Engelward has spent much of her career developing ways to detect DNA damage in cells, which can eventually lead to cancer. One of these devices, the CometChip, reveals DNA damage by placing the DNA in an array of microwells on a slab of polymer gel and then exposing it to an electric field. DNA strands that have been broken travel farther, producing a comet-shaped tail.

While the CometChip is good at detecting breaks in DNA, as well as DNA damage that is readily converted into breaks, it can’t pick up another type of damage known as a bulky lesion. These lesions form when chemicals stick to a strand of DNA and distort the double helix structure, interfering with gene expression and cell division. Chemicals that cause this kind of damage include aflatoxin, which is produced by fungi and can contaminate peanuts and other crops, and benzo[a]pyrene, which can form when food is cooked at high temperatures.

Engelward and her students decided to try to adapt the CometChip so that it could pick up this type of DNA damage. To do that, they took advantage of cells’ DNA repair pathways to generate strand breaks. Typically, when a cell discovers a bulky lesion, it will try to repair it by cutting out the lesion and then replacing it with a new piece of DNA.

“If there’s something glommed onto the DNA, you have to rip out that stretch of DNA and then replace it with fresh DNA. In that ripping process, you’re creating a strand break,” Engelward says.

To capture those broken strands, the researchers treated cells with two compounds that prevent them from synthesizing new DNA. This halts the repair process and generates unrepaired single-stranded DNA that the Comet test can detect.

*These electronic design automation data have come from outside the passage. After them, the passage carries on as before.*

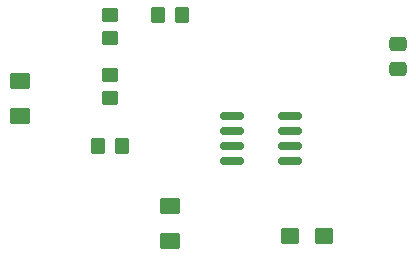
<source format=gbr>
%TF.GenerationSoftware,KiCad,Pcbnew,7.0.10*%
%TF.CreationDate,2024-01-18T11:30:14-08:00*%
%TF.ProjectId,week2,7765656b-322e-46b6-9963-61645f706362,rev?*%
%TF.SameCoordinates,Original*%
%TF.FileFunction,Paste,Top*%
%TF.FilePolarity,Positive*%
%FSLAX46Y46*%
G04 Gerber Fmt 4.6, Leading zero omitted, Abs format (unit mm)*
G04 Created by KiCad (PCBNEW 7.0.10) date 2024-01-18 11:30:14*
%MOMM*%
%LPD*%
G01*
G04 APERTURE LIST*
G04 Aperture macros list*
%AMRoundRect*
0 Rectangle with rounded corners*
0 $1 Rounding radius*
0 $2 $3 $4 $5 $6 $7 $8 $9 X,Y pos of 4 corners*
0 Add a 4 corners polygon primitive as box body*
4,1,4,$2,$3,$4,$5,$6,$7,$8,$9,$2,$3,0*
0 Add four circle primitives for the rounded corners*
1,1,$1+$1,$2,$3*
1,1,$1+$1,$4,$5*
1,1,$1+$1,$6,$7*
1,1,$1+$1,$8,$9*
0 Add four rect primitives between the rounded corners*
20,1,$1+$1,$2,$3,$4,$5,0*
20,1,$1+$1,$4,$5,$6,$7,0*
20,1,$1+$1,$6,$7,$8,$9,0*
20,1,$1+$1,$8,$9,$2,$3,0*%
G04 Aperture macros list end*
%ADD10RoundRect,0.250000X0.350000X0.450000X-0.350000X0.450000X-0.350000X-0.450000X0.350000X-0.450000X0*%
%ADD11RoundRect,0.150000X-0.825000X-0.150000X0.825000X-0.150000X0.825000X0.150000X-0.825000X0.150000X0*%
%ADD12RoundRect,0.250000X-0.450000X0.350000X-0.450000X-0.350000X0.450000X-0.350000X0.450000X0.350000X0*%
%ADD13RoundRect,0.250001X0.624999X-0.462499X0.624999X0.462499X-0.624999X0.462499X-0.624999X-0.462499X0*%
%ADD14RoundRect,0.250000X-0.537500X-0.425000X0.537500X-0.425000X0.537500X0.425000X-0.537500X0.425000X0*%
%ADD15RoundRect,0.250000X0.475000X-0.337500X0.475000X0.337500X-0.475000X0.337500X-0.475000X-0.337500X0*%
G04 APERTURE END LIST*
D10*
%TO.C,R4*%
X158480000Y-109220000D03*
X156480000Y-109220000D03*
%TD*%
D11*
%TO.C,U1*%
X167770000Y-106680000D03*
X167770000Y-107950000D03*
X167770000Y-109220000D03*
X167770000Y-110490000D03*
X172720000Y-110490000D03*
X172720000Y-109220000D03*
X172720000Y-107950000D03*
X172720000Y-106680000D03*
%TD*%
D12*
%TO.C,R2*%
X157480000Y-98060000D03*
X157480000Y-100060000D03*
%TD*%
%TO.C,R3*%
X157480000Y-103140000D03*
X157480000Y-105140000D03*
%TD*%
D13*
%TO.C,D1*%
X149860000Y-106680000D03*
X149860000Y-103705000D03*
%TD*%
D10*
%TO.C,R1*%
X163560000Y-98060000D03*
X161560000Y-98060000D03*
%TD*%
D13*
%TO.C,D2*%
X162560000Y-117275000D03*
X162560000Y-114300000D03*
%TD*%
D14*
%TO.C,C1*%
X172720000Y-116840000D03*
X175595000Y-116840000D03*
%TD*%
D15*
%TO.C,C2*%
X181842500Y-102637500D03*
X181842500Y-100562500D03*
%TD*%
M02*

</source>
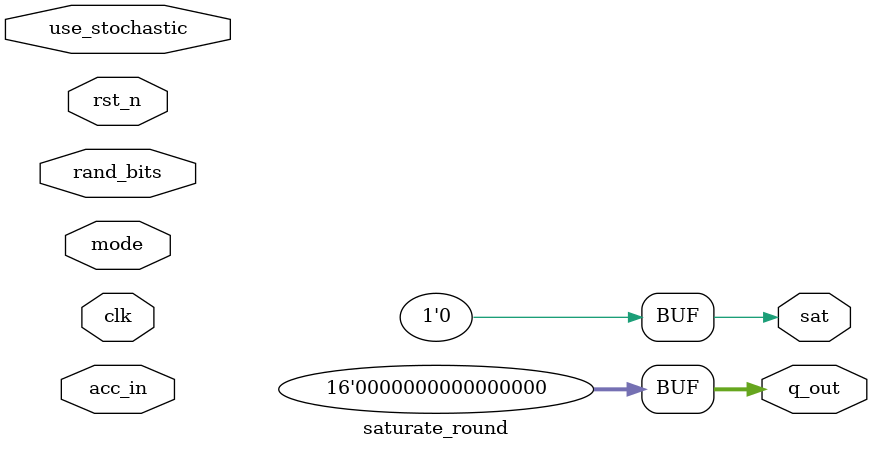
<source format=sv>
module saturate_round #(
  parameter ACC_W = 32
)(
  input  logic          clk,
  input  logic          rst_n,
  input  logic  [1:0]   mode,   // 0:E4M3 1:E5M2 2:BF16
  input  logic          use_stochastic,
  input  logic [ACC_W-1:0] acc_in,
  input  logic [15:0]   rand_bits, // for stochastic rounding if enabled
  output logic [15:0]   q_out,     // 16b to cover BF16; FP8 uses low byte
  output logic          sat
);
  assign q_out = '0;
  assign sat   = 1'b0;
endmodule

</source>
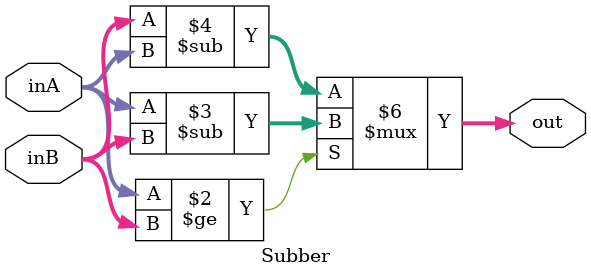
<source format=v>
`timescale 1ns / 1ps

module Subber(inA, inB, out);
    input [31:0] inA;
    input [31:0] inB; 

    output reg [31:0] out; 
    always @ (*) begin
        if(inA >= inB) begin
            out <= inA - inB;
        end
        else begin
            out <= inB - inA;
        end
    end

endmodule
</source>
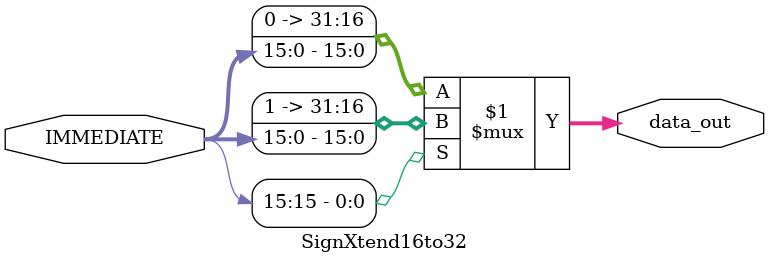
<source format=v>
module SignXtend16to32(
    input wire [15:0] IMMEDIATE,
    output wire [31:0] data_out
);
    assign data_out = (IMMEDIATE[15]) ? {{16{1'b1}},IMMEDIATE} : {{16{1'b0}},IMMEDIATE};

endmodule
</source>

The researchers also wanted to make sure that their test, which is called HepaCometChip, would detect chemicals that only become hazardous after being modified in the liver through a process called bioactivation.

“A lot of chemicals actually are inert until they get metabolized by the liver,” Ngo says. “In the liver you have a lot of metabolizing enzymes, which modify the chemicals so that they become more easily excreted by the body. But this process sometimes produces intermediates that can turn out to be more toxic than the original chemical.”

To detect those chemicals, the researchers had to perform their test in liver cells. Human liver cells are notoriously difficult to grow outside the body, but the MIT team was able to incorporate a type of liver-like cell called HepaRG, developed by a company in France, into the new test. These cells produce many of the same metabolic enzymes found in normal human liver cells, and like human liver cells, they can generate potentially harmful intermediates that create bulky lesions.

Enhanced sensitivity

To test their new system, the researchers first exposed the liver-like cells to UV light, which is known to produce bulky lesions. After verifying that they could detect such lesions, they tested the system with nine chemicals, seven of which are known to lead to single-stranded DNA breaks or bulky lesions, and found that the test could accurately detect all of them.

“Our new method enhances the sensitivity, because it should be able to detect any damage a normal Comet test would detect, and also adds on the layer of the bulky lesions,” Ngo says.

The whole process takes between two days and a week, offering a significantly faster turnaround than studies in mice.

The researchers are now working on further validating the test by comparing its performance with historical data from mouse carcinogenicity studies, with funding from the National Institutes of Health.

They are also working with Integrated Laboratory Systems, a company that performs toxicology testing, to potentially commercialize the technology. Engelward says the HepaCometChip could be useful not only for manufacturers of new chemical products, but also for drug companies, which are required to test new drugs for cancer-causing potential. The new test could offer a much easier and faster way to perform those screens.

“Once it’s validated, we hope it will become a recommended test by the FDA,” she says.

The research was funded by the National Institute of Environmental Health Sciences, including the NIEHS Superfund Basic Research Program, and the MIT Center for Environmental Health Sciences.